[RECORDED DATA]
++++

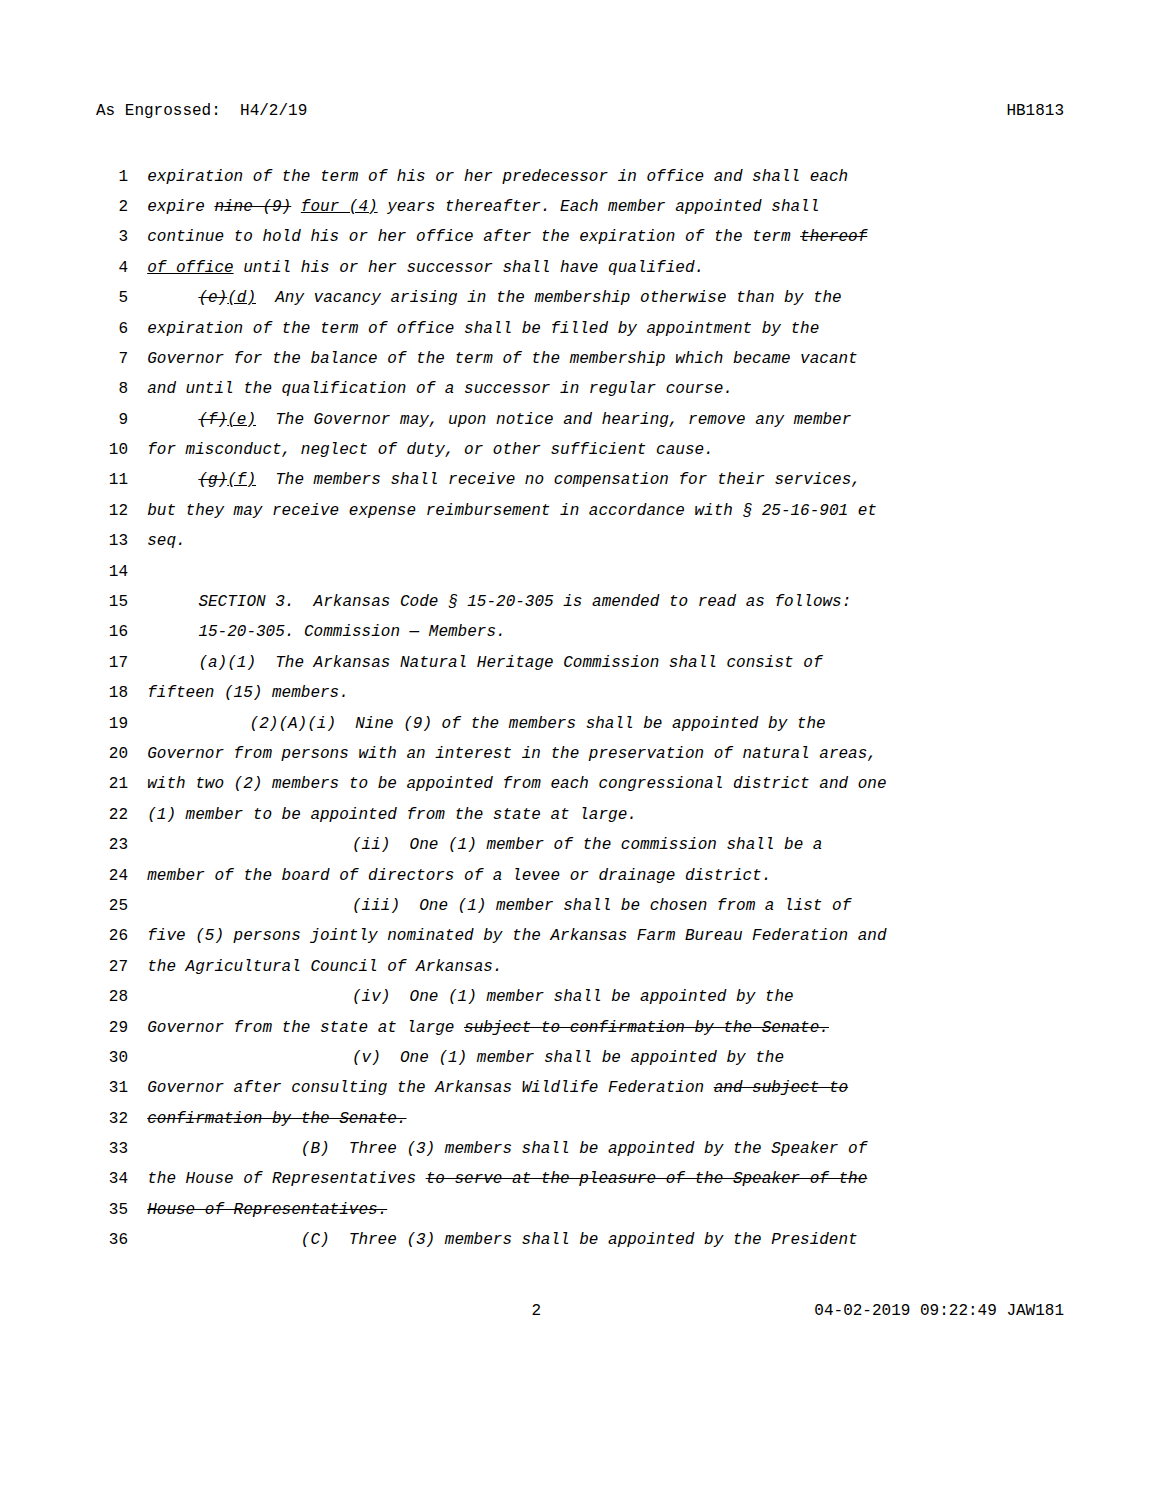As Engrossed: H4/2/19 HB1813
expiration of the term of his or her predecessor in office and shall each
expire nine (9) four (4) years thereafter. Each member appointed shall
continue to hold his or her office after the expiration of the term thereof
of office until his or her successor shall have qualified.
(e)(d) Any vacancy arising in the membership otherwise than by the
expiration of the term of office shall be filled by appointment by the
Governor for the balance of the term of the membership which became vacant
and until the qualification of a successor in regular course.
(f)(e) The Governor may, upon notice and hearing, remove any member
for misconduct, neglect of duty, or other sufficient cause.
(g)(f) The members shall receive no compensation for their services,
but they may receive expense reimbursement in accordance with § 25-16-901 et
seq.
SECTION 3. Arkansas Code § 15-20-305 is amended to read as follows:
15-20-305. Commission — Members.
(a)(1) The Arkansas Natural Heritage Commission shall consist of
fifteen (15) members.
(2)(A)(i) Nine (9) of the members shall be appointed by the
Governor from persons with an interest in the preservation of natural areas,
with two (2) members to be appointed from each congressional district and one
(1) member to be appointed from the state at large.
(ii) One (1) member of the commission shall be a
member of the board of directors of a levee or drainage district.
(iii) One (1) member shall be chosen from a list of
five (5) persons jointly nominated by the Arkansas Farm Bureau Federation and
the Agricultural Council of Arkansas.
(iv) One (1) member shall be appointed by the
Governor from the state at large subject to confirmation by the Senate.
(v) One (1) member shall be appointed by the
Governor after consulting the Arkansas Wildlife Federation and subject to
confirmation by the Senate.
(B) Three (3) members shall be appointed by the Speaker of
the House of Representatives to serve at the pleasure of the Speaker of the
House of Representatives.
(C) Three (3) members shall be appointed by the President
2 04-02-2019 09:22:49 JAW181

++++

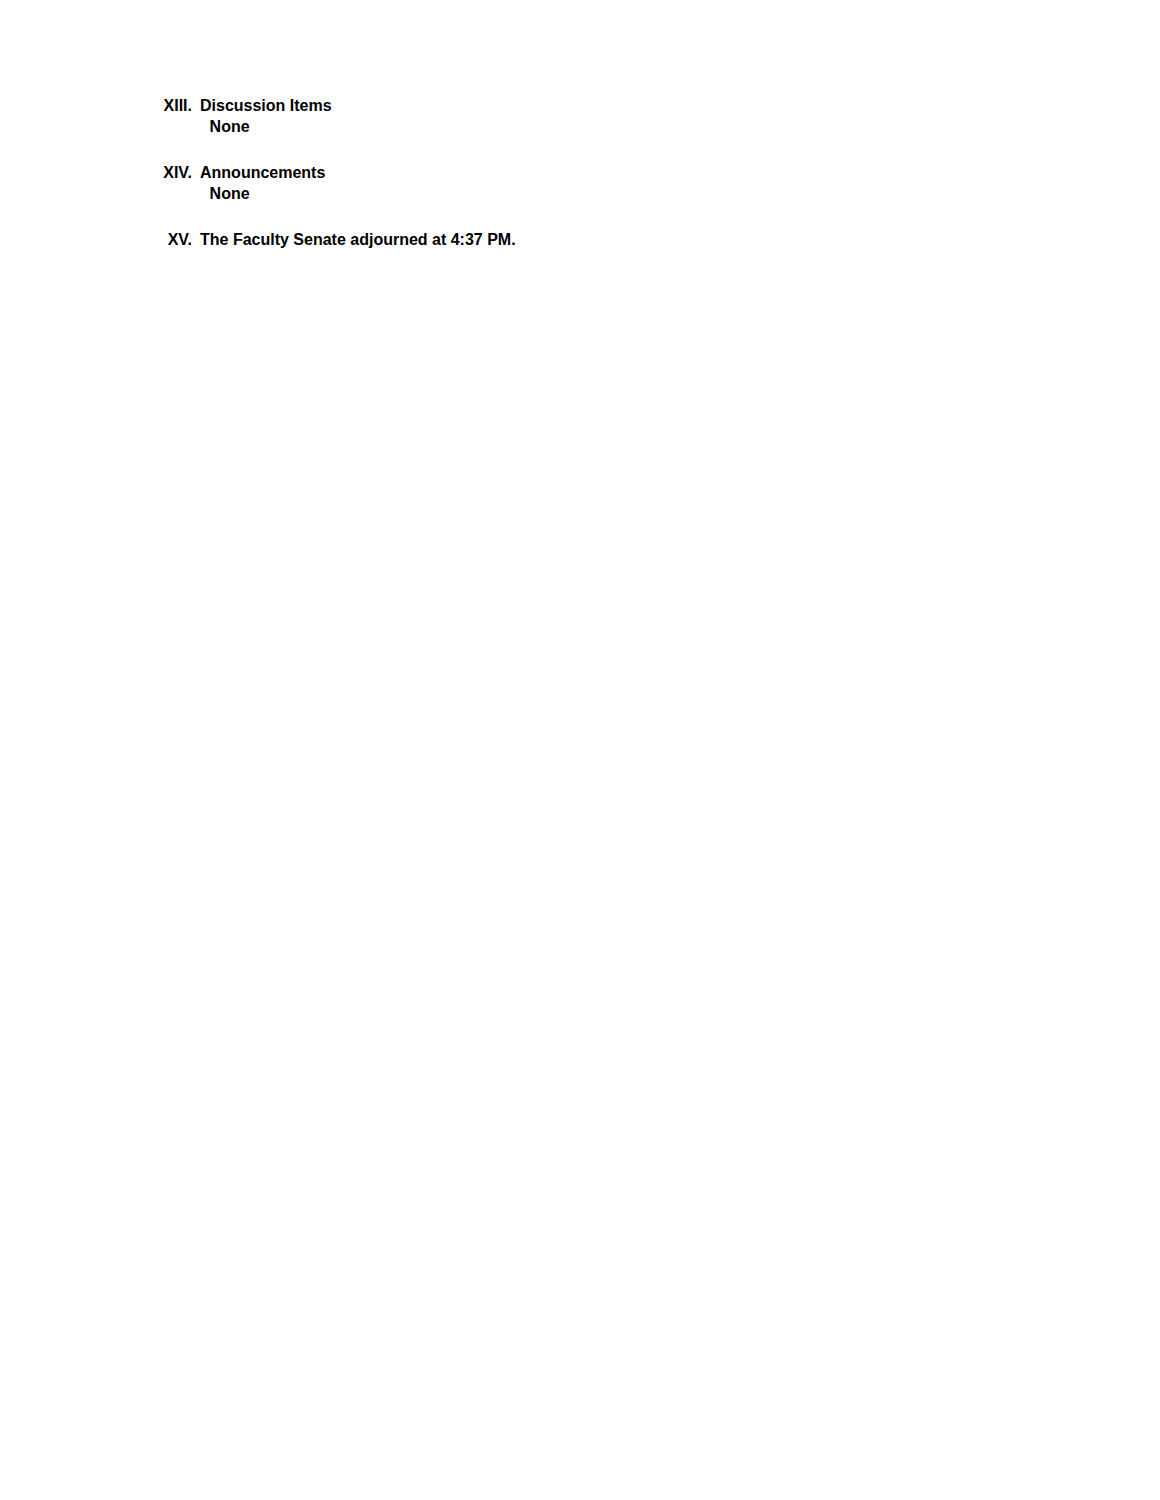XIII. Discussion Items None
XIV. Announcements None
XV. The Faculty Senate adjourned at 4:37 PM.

++++

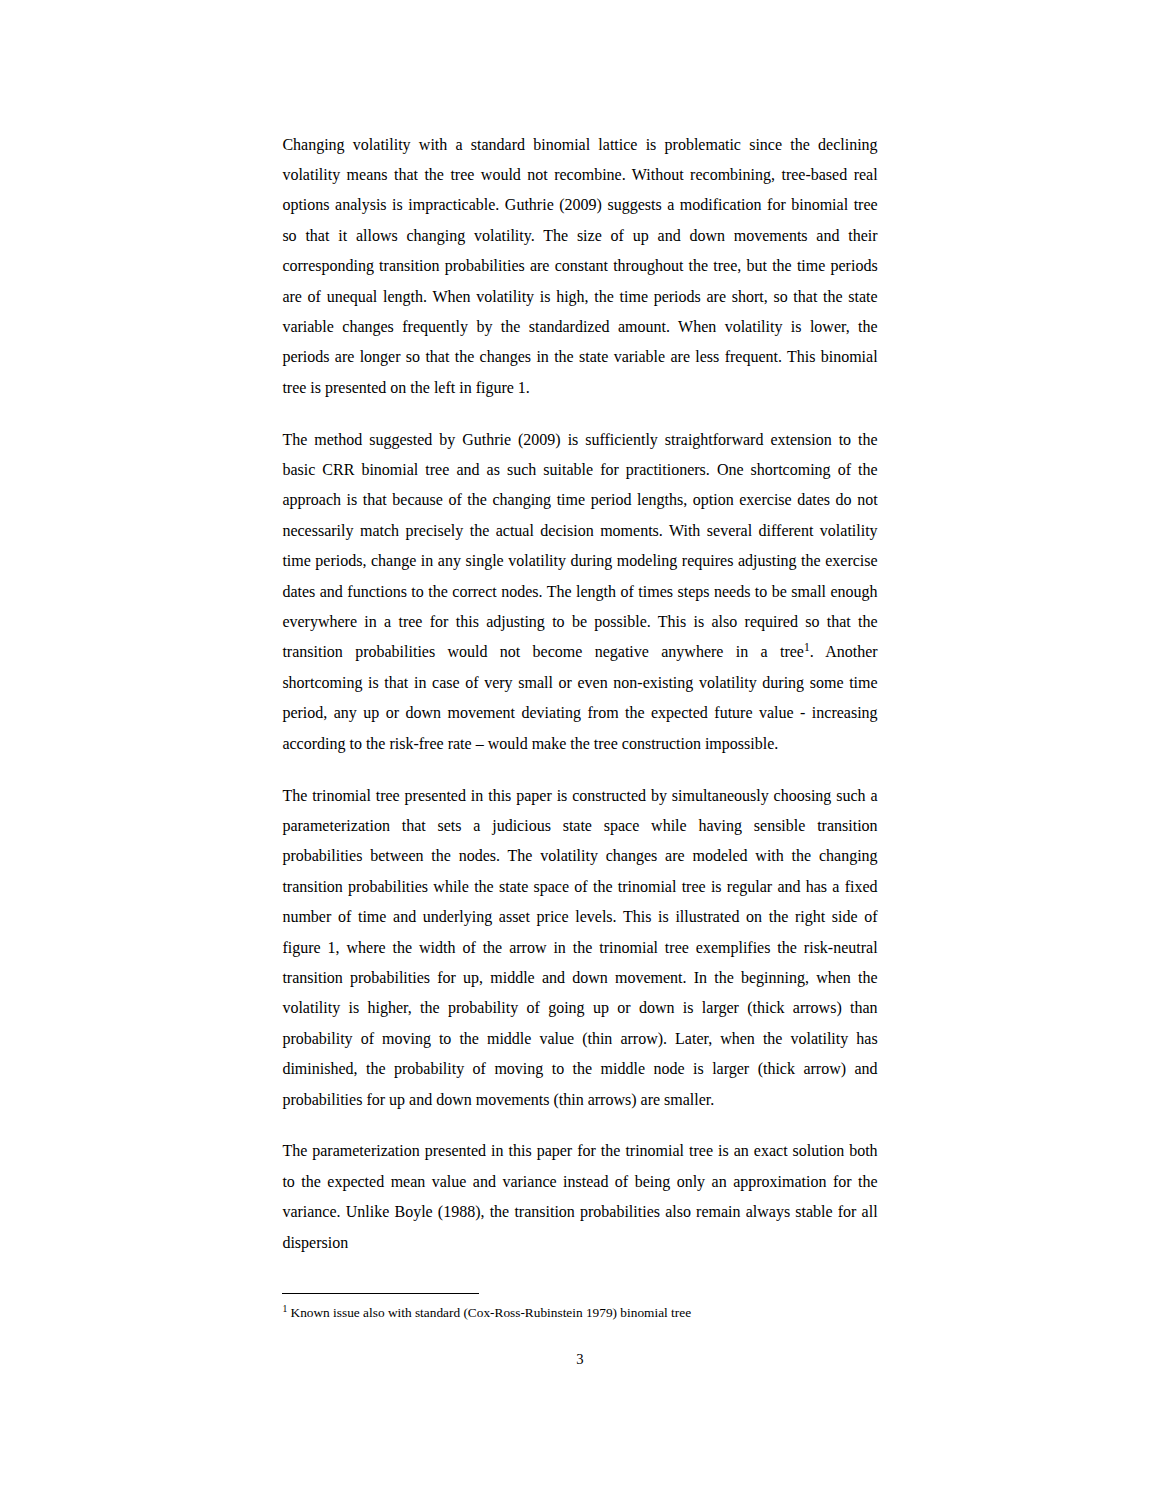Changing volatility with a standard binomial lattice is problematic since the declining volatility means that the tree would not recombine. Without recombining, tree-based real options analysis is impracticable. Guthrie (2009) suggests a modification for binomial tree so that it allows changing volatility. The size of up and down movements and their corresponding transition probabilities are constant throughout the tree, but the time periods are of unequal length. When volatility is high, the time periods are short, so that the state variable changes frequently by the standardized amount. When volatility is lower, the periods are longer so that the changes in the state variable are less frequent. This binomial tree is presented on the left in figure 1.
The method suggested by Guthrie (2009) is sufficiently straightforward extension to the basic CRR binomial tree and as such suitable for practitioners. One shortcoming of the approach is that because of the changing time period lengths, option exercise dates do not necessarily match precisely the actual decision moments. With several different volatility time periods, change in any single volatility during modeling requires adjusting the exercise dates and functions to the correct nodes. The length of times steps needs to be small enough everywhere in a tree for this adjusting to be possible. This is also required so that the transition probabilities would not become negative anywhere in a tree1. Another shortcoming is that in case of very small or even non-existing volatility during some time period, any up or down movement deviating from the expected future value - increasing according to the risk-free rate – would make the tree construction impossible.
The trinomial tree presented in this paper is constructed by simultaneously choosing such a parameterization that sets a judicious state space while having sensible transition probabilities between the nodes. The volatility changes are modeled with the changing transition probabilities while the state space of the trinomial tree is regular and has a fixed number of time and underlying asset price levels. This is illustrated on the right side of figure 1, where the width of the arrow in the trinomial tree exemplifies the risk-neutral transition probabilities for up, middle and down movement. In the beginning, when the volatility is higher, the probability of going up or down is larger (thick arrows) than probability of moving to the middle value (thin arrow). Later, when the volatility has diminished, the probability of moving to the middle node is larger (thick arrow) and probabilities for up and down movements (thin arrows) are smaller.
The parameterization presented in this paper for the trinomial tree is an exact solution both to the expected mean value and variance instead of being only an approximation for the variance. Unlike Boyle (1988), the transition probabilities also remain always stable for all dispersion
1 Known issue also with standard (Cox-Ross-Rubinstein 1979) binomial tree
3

++++

[YOUR TASK] Reproduce verbatim the lines above, from the line with "(iii) One (1)" through the line with "(C) Three (3)".

[OUTPUT FOR THIS EXERCISE]
(iii) One (1) member shall be chosen from a list of
five (5) persons jointly nominated by the Arkansas Farm Bureau Federation and
the Agricultural Council of Arkansas.
(iv) One (1) member shall be appointed by the
Governor from the state at large subject to confirmation by the Senate.
(v) One (1) member shall be appointed by the
Governor after consulting the Arkansas Wildlife Federation and subject to
confirmation by the Senate.
(B) Three (3) members shall be appointed by the Speaker of
the House of Representatives to serve at the pleasure of the Speaker of the
House of Representatives.
(C) Three (3) members shall be appointed by the President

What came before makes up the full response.